The last decade of lawsuits and subsequent court decisions on Obamacare have proven the bishops to be right — a fact Sister Simone consistentlydenies as she goes about painting the Catholic Church’s moral tradition as a burden and barrier to troubled or marginalized people, rather than the guide and support it actually provides all people.

For example, she is supporting the so-called Equality Act, a bill opposed by the U.S. bishops. In a Feb. 23 letter to the House of Representatives, five bishops who are chairmen of U.S. Conference of Catholic Bishops committees wrote that the Equality Act would, among other things, punish faith-based charities and organizations and trample on conscience rights on the altar of gender ideology.

Sister Simone attacked the bishops’ position on WRCB-TV last month, saying, “I found it shockingly harsh and not at all in keeping with what Jesus and the Gospels are about. ... It is the antithesis of the teaching of Pope Francis, who says we should ground our policies in the experience of those at the margins of society.”

Likewise, last month she signed onto an open letter organized by the religious-left organizations Faithful America and Faith in Public Life, calling for Archbishop Joseph Naumann of Kansas City, Kansas, to be removed from his chairmanship of the USCCB’s Committee on Pro-Life Activities.
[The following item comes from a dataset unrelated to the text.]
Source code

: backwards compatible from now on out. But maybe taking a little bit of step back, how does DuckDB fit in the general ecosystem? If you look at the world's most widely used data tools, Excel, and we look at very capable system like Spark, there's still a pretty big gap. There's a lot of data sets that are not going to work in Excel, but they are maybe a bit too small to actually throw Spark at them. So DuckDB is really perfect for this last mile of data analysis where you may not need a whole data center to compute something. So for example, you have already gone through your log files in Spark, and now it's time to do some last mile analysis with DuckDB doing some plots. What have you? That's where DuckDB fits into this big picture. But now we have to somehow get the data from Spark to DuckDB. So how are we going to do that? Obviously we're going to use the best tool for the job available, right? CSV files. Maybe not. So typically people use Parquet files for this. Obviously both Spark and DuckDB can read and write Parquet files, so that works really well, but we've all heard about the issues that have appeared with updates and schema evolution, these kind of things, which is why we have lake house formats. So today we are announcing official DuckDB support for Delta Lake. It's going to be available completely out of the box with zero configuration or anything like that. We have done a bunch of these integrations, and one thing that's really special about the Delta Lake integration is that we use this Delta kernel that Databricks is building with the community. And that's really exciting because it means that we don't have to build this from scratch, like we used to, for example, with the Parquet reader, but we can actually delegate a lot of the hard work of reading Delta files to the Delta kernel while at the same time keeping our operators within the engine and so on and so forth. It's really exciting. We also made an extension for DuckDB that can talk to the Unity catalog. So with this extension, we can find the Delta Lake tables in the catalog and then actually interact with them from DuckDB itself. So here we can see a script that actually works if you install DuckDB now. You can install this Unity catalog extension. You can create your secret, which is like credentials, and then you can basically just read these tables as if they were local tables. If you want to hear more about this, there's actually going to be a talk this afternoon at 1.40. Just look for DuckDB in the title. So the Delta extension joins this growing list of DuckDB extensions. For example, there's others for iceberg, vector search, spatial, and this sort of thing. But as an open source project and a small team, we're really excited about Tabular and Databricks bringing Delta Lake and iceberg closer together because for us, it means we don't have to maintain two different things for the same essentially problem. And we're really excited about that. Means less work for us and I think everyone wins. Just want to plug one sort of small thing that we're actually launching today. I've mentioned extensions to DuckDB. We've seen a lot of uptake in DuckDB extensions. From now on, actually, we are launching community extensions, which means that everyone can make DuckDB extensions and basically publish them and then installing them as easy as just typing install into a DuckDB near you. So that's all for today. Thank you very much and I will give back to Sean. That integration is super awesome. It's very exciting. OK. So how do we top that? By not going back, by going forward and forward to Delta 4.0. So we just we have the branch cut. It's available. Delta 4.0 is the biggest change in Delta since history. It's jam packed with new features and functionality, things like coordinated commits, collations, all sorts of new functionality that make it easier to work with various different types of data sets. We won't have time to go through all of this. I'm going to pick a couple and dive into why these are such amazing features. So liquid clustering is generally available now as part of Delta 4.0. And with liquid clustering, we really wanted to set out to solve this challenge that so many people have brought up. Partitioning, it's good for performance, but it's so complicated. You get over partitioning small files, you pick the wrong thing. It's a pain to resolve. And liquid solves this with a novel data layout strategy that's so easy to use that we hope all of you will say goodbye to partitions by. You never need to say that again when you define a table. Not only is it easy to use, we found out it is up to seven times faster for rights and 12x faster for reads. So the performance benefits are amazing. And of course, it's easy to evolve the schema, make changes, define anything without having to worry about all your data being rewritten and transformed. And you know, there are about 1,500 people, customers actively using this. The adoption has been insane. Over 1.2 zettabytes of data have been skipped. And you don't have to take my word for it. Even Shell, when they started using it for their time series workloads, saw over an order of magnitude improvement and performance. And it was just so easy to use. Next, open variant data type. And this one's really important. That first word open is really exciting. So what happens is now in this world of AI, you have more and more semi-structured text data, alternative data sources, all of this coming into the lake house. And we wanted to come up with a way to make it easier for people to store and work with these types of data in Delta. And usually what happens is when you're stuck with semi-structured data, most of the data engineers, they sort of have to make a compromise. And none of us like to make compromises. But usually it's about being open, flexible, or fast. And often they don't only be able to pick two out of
His offense was that he dared to tell Catholic World Report:

“The president should stop defining himself as a devout Catholic, and acknowledge that his view on abortion is contrary to Catholic moral teaching. ...

“When he says he is a devout Catholic, we bishops have the responsibility to correct him. Although people have given this president power and authority, he cannot define what it is to be a Catholic and what Catholic moral teaching is.”

Again, Sister Simone could be counted on to correct the bishop, telling Independent Catholic News:

“I know President Biden is a man of faith. ... He not only studies Catholic social teaching, but also strives to live it in his actions. No one, even a bishop, should attack a fellow Christian or disparage that Christian’s faith.”

So, like the president, Sister Simone continues to proclaim her own version of Catholic teaching, even presuming to interpret the words of Pope Francis and Jesus himself, while hiding behind the disguise of social justice.

Consequently, she has become the go-to religious sister for media looking for a “Catholic” voice to counter the teaching authority of the Catholic Church.

Her rationale for this distorted moral reasoning was explained in a published report this way: “Campbell said politicians and voters — after informing their consciences — need to make ‘prudential judgments’ about how to apply the church’s teaching to politics. So do sisters.”

Obviously, Sister Simone enjoys her “rock star” status, as well as the public persona of being a vowed religious, even claiming at times that she speaks for the majority of Catholic sisters. However, she seems to have little regard for the duties of a vowed religious that are set out in the Church’s Code of Canon Law.

One of those duties (Canon 678) is for religious men and women to be “subject to the authority of bishops” in matters that involve the care of souls, the public exercise of divine worship and works of the apostolate.

Thus, this question looms large: Why are Sister Simone’s religious superiors and other Church authorities allowing her to mislead souls and reject the authority of bishops as she vows to continue practicing her “mischief?”